From here on out the film starts getting both interesting and plain B-movie cream crackers, depending on whether you find yourself buying into the suspense of the situation or laughing uncontrollably at some of the 'bug nuts craziness' on show here. Or possibly, you know, a mixture of the two... which is how I reacted.

Okay so, for example, a scene where a hitherto unknown character just materialises inside the walls and wiring of the space station and has to be cut free of the all the various wires and pipes that are penetrating her body is pretty cool. Especially when we find out that she knows the crew but they don’t know her.

On the other hand, a wall metamorphosing itself and trying to pull Chris O’Dowd into it and then slicing off his arm perfectly, with absolutely no pain, no blood and no need for cauterising... that was pretty unique and just the silly side of funny, I have to confess. Especially when the crew later capture the arm wandering around on its own, put it in a box, realise it’s trying to communicate with them and then throw it a pen so it can write them a note. Yes, this happens, I’m not making it up... you aren’t in a 1930s Hollywood B-movie here... this is bang up-to-date movie making on display, not The Beast With Five Fingers, apparently. What’s even better is that it writes that they should cut open one of their fellow crew members. That’s okay because, when all the worms from the lab went missing, they took over the body of one of the team somehow and then exploded out from him in a little homage, in some ways, to the original ALIEN movie. So... hmm, yeah. Luckily for them, their essential missing giro which helped run their particle collider happens to have somehow materialised inside this guy’s body too... so, good for them.
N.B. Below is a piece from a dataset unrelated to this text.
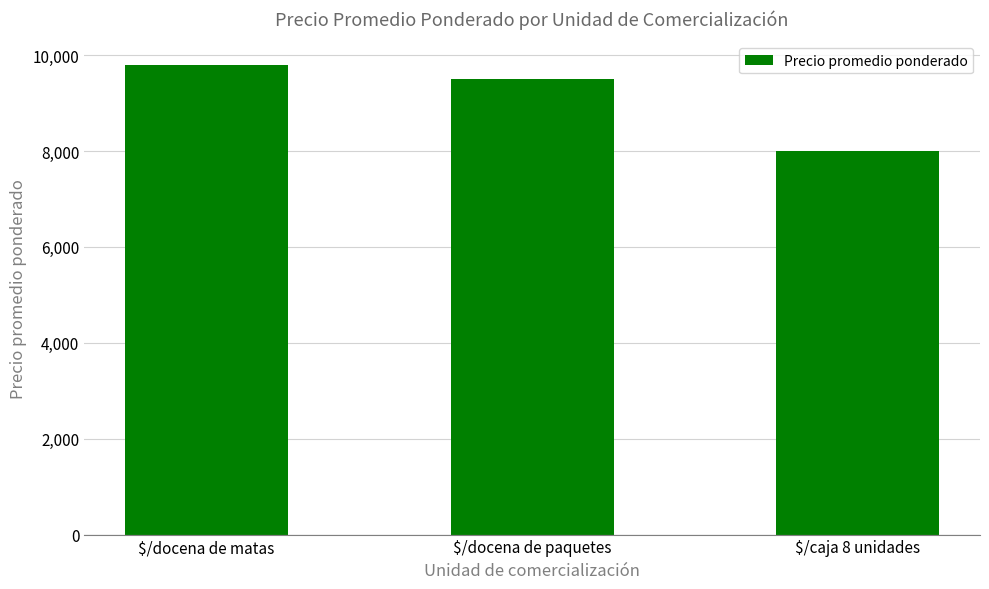

What is the sum of the values at $/docena de matas and $/caja 8 unidades?

17800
Yeah, okay the film is quite ludicrous and you will probably point and ridicule it at some point in your viewing experience but it’s never boring and it did keep me guessing/entertained for a while. There are a fair few problems with it though...

One of these is with the fact that none of these shenanigans where the crew are getting attacked by their own ship in various ways make a lick of sense, even when you throw the Large Hadron Collider into the equation. How did Chris O’ Dowd’s arm know what to write, for instance. This is probably my biggest obstacle within the film, to be honest.
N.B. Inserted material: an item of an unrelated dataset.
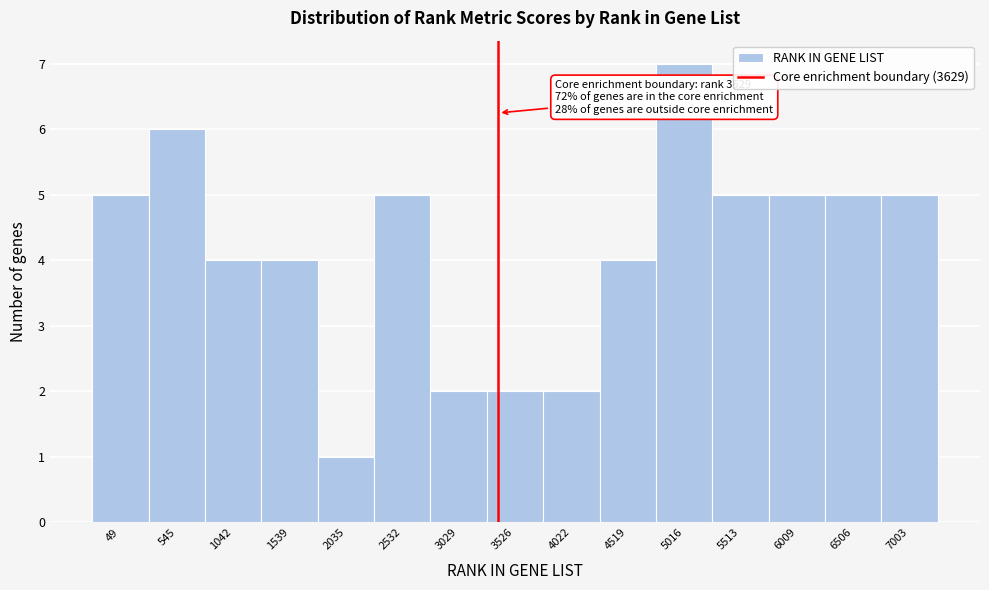

Reading right to left, what are all the values shown in this chart?

7003=5	6506=5	6009=5	5513=5	5016=7	4519=4	4022=2	3526=2	3029=2	2532=5	2035=1	1539=4	1042=4	545=6	49=5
The other big problem is that this is set in the Earth’s future, whereas it’s implied that the previous movies weren’t in that time shift at all. That being said, though, it is kinda implied that the particle experimentation also effects time as well as various multiversal dimensions and so it’s conceivable (and highly probable, I suspect) that this event set up a similar set of various parallel worlds, one of which is our Earth as it was in the past, allowing ‘things’ that go slither in the night to touch down on our increasingly unstable planet... one of which is presumably our world as it was in the time of the first two movies.

So yeah, in those terms at least, the film finally answers the questions, albeit in no real detail (but who needs that?) as to where the monsters from Cloverfield (reviewed here) and 10 Cloverfield Lane (reviewed here) came from (or rather, how they came to be here in the first place). Which is good enough from me.

Amid all this cheesiness, though, we have some genuinely nice performances, some interesting shot set ups, nicely choreographed sequences and it’s all held together quite well by McCreary’s intense and never knowingly winking score, adding a much needed sense of gravitas (and indeed, gravity) to the film to stop it becoming too comedic when the script really is not doing itself any favours. Probably the least effective of the Cloverfield series of movies but certainly not without relevance and definitely something which, mostly, doesn’t let the side down. Probably only watch this one if you’ve seen the previous two, though. Or you might not want to watch the others.